Hacker News new | ask | show | jobs
by raffraffraff 5 days ago
I'm working on a recommendation service (which, to me, it's the piece I'm missing when I play my local mp3 collection)

I collect song metadata from various places (genre, instruments, track credits, rating). I also scrape charts by year, genre etc.

Then I run an ETL job on the json data I have downloaded, pre-building queries for extremely fast lookup tables. This gets saved to Duckdb, which is used by my go web ui/api.

It's very early days, and I only spend one or two hours a week on it, but right now it's amazingly useful. It had roughly 80k song metadata. To preview the suggested songs I ended up building a very cut-down YouTube music player, except that the playing song has all the metadata right there, and everything is a link that can take you to the artist, composer, instrument, genre, album etc. It's a great way to "wander through your collection".

Unfortunately this is only useful to me, because I targeted the music I listen to.

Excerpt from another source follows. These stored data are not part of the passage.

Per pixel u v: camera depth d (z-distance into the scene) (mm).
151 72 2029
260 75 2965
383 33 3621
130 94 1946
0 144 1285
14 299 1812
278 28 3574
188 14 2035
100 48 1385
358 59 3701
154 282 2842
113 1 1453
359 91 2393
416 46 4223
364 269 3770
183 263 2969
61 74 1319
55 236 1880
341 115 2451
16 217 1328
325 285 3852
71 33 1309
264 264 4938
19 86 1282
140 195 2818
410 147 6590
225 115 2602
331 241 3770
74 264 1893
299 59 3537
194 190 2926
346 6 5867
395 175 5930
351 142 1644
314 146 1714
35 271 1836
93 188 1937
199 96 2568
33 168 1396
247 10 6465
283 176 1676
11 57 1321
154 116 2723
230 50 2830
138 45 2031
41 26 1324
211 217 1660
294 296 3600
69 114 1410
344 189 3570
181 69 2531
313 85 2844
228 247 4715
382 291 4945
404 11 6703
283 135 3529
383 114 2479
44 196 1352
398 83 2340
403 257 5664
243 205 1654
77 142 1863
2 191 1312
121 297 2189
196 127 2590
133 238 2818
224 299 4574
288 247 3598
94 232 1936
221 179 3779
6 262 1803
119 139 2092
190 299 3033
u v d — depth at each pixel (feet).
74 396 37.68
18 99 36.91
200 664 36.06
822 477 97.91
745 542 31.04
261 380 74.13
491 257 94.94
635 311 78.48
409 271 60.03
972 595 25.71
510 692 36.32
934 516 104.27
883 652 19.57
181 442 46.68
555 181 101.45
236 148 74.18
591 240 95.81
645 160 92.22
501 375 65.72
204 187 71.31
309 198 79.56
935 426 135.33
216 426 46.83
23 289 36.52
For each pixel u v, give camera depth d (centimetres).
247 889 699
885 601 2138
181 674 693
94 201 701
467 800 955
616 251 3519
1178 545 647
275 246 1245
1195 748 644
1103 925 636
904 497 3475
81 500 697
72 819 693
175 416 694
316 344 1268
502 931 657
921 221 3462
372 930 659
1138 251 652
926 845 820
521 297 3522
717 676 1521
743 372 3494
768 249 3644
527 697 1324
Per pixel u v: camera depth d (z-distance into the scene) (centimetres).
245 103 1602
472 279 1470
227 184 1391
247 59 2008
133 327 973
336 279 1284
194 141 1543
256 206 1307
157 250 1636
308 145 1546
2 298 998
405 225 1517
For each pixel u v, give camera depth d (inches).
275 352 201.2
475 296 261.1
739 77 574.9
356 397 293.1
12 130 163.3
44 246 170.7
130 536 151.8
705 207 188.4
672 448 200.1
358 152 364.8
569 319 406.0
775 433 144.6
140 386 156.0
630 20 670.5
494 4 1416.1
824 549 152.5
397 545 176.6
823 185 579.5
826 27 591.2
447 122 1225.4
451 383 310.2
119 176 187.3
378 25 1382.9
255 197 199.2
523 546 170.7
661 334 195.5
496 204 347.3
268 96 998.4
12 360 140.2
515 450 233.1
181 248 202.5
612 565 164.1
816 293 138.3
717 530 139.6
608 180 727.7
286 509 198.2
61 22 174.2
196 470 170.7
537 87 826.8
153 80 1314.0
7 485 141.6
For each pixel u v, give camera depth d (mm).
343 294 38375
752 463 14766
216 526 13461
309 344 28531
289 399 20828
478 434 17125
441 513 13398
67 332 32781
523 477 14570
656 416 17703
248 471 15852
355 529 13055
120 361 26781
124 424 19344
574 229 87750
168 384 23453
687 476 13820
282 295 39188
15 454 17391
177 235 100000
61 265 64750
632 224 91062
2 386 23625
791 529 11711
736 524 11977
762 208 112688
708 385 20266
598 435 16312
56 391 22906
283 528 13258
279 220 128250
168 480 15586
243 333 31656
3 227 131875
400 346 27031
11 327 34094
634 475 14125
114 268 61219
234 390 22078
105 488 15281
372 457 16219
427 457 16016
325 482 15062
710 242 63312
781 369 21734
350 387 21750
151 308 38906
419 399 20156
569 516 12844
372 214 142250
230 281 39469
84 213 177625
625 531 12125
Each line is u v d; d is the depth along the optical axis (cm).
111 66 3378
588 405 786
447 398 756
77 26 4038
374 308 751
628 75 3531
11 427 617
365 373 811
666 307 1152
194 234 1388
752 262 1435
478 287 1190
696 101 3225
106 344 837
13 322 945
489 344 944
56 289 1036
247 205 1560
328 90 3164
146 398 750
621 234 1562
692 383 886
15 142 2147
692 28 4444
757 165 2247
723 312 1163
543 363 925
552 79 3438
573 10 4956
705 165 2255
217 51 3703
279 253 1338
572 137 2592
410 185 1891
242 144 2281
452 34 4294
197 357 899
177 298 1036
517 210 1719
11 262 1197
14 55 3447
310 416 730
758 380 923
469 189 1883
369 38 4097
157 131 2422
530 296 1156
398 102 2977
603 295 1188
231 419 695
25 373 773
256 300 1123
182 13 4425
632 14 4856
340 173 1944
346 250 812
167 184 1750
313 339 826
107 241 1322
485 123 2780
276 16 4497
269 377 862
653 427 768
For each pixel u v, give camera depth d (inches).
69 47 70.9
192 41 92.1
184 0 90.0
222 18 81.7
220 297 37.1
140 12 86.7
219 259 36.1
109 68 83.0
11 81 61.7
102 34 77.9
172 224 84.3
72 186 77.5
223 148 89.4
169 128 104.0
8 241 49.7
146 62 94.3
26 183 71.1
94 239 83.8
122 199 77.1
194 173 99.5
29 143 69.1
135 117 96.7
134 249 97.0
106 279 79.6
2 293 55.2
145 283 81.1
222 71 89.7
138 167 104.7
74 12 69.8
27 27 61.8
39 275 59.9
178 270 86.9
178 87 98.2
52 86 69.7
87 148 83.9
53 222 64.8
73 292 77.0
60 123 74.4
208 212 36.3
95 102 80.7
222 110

Next step is to download lyrics and extract song meaning, keywords etc. Then use MusiCNN, (or CLAP,OpenL3, HTSAT) to extract embeddings. Finally train my own model for nearest-neighbor retrieval based on a mix of metadata, giving the user the ability to tune it on the fly.

1 comments

Did you ever have to pass Appstore review process? How do they look at copyright and stuff when you are publishing an app that plays your local mp3 collection (how does your mp3 collections ends up on your phone?)
Right now mine isn't an app (yet) it's the backend service (api and web) so I just run it in a browser.

For now I'm letting that backend access my files directly. The front end can also play YouTube music (free, using the yt-dlp method).

None of this is public yet so right now I don't need anyone's approval.